**What the exercise asks**.
Go to the line holding "места — 1 класс;" in the entries below and write out exactly every line down to and including the line holding "Bauchspeicheldrüsenkrebs".

Collected data
☆ ☆ ☆ ☆ ☆ ☆ ☆
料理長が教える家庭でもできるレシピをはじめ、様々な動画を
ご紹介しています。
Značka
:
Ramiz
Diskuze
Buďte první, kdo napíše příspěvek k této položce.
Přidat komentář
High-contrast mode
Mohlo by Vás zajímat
☆ ☆ ☆ ☆ ☆ ☆ ☆
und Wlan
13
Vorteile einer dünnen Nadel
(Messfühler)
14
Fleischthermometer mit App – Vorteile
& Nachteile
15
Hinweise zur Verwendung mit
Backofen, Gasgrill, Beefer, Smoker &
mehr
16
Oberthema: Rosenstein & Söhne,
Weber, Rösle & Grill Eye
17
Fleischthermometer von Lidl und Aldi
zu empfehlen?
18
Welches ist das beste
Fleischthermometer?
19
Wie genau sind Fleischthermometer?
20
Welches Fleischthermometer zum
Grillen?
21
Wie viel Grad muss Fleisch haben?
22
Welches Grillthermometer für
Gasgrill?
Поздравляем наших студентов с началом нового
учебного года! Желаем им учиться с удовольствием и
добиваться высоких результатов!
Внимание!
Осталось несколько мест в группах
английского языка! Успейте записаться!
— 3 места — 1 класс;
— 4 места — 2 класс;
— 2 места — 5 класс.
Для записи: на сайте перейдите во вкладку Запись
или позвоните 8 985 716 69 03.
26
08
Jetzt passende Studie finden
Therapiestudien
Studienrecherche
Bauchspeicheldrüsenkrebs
☆ ☆ ☆ ☆ ☆ ☆ ☆
**Solution to this exercise**.
— 3 места — 1 класс;
— 4 места — 2 класс;
— 2 места — 5 класс.
Для записи: на сайте перейдите во вкладку Запись
или позвоните 8 985 716 69 03.
26
08
Jetzt passende Studie finden
Therapiestudien
Studienrecherche
Bauchspeicheldrüsenkrebs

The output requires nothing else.